Excerpt provided >>
As we ate our dehydrated camp meal while watching the sun set from the parking lot of a lookout, we noticed thunderheads off in the distance.  I fought the excitement building in my gut.  A thunderstorm!  In the Badlands!!  

Since I’d first begun planning this trip at age eighteen, I had hoped to encounter a wild thunderstorm in the Badlands.  How amazing would it be if Mother Nature actually obliged?  A part of me hesitated, though.  I wanted beautiful night skies, too!  But you can’t have it all.

Or can you?

Mother Nature – far fiercer than she looks through a wide angle lens (sigh…wrong lens).

We returned to the hotel to work on loading photos to the computer and conversing with the outside world.  Hooray for wifi.  By 10:30, we decided it was time to venture out again.  We were hardly out the door when we realized that the storm we had seen rolling in the distance was producing massive lighting strikes.  This was nature demanding our respect!

But of course… I hadn’t brought the right camera lens.  Nate insisted that we return to the motel to get the lens so that I could capture the sight, and we did, but by the time we were back to the park, the storm had more or less run out of steam and we were left with not much on film.  But, oh the experience!  It was worth more than any photo I could have taken!

Back to the lookout point for some night photography.  The Badlands is, without a doubt, the perfect place to capture stunning silhouetted landscape and the Milky Way stretching far overhead.  

In the end, I got both my thunderstorm and my clear night skies.  It was the perfect way to end the vacation, and sure, it wasn’t quite over yet, but the heart of our trip revolved around the natural beauty that can be seen and visited throughout the expanse of this amazing country.

So, as election season begins to rile friends, family, and neighbors across the United States, I encourage you to remember that this country was built on much greater things than what politicians would have you believe are important.  



See it for yourself!

And if you need someone to help you plan…I’m really good with Excel.

Saved data entries
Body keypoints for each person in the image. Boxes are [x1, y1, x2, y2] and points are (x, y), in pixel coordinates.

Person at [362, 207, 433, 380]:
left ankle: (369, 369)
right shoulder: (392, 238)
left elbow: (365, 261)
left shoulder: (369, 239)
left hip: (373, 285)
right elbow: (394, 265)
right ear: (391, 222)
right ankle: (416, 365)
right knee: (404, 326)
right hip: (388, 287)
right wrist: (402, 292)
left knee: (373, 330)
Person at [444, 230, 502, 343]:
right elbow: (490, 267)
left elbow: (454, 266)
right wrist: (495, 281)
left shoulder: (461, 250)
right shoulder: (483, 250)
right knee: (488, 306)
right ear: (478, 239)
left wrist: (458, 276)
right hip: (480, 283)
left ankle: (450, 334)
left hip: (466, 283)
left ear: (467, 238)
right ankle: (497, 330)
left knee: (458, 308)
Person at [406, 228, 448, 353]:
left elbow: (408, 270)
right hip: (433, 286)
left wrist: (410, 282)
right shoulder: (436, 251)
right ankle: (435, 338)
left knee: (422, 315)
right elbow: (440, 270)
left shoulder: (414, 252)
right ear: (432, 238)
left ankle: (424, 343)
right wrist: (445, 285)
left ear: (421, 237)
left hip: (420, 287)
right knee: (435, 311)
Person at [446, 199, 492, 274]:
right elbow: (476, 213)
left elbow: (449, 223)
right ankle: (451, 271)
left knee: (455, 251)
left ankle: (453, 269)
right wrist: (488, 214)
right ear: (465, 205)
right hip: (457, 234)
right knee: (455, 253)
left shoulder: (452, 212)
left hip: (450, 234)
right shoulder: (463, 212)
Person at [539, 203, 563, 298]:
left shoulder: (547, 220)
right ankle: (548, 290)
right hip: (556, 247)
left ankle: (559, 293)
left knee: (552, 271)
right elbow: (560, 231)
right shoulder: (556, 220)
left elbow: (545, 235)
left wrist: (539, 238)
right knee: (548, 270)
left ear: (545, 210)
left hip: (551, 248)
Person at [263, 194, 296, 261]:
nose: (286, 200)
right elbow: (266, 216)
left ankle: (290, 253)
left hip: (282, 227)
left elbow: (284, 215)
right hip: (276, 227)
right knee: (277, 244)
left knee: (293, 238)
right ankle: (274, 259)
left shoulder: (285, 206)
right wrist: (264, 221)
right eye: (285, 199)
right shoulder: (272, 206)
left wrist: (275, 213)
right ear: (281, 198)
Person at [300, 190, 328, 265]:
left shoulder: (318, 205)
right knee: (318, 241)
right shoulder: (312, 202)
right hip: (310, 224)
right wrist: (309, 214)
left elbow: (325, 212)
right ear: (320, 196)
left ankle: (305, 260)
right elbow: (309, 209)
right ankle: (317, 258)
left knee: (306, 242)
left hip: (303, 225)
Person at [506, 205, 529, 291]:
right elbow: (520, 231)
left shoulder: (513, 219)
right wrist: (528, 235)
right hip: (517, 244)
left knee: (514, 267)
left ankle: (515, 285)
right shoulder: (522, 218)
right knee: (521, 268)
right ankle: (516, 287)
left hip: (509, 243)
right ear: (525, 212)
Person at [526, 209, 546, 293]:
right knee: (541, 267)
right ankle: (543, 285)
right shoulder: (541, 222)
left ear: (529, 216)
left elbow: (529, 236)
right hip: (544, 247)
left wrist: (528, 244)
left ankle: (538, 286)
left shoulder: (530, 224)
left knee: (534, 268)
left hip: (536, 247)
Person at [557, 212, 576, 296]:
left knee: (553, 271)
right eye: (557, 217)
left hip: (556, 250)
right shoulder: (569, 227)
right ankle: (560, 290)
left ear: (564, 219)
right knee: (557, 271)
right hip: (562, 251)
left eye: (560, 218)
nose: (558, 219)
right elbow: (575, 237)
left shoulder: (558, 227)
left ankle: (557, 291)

What needs to be done >> In the Badlands trip account, transcribe the passage from "Since I’d first" to "demanding our respect!".

Exercise result >>
Since I’d first begun planning this trip at age eighteen, I had hoped to encounter a wild thunderstorm in the Badlands.  How amazing would it be if Mother Nature actually obliged?  A part of me hesitated, though.  I wanted beautiful night skies, too!  But you can’t have it all.

Or can you?

Mother Nature – far fiercer than she looks through a wide angle lens (sigh…wrong lens).

We returned to the hotel to work on loading photos to the computer and conversing with the outside world.  Hooray for wifi.  By 10:30, we decided it was time to venture out again.  We were hardly out the door when we realized that the storm we had seen rolling in the distance was producing massive lighting strikes.  This was nature demanding our respect!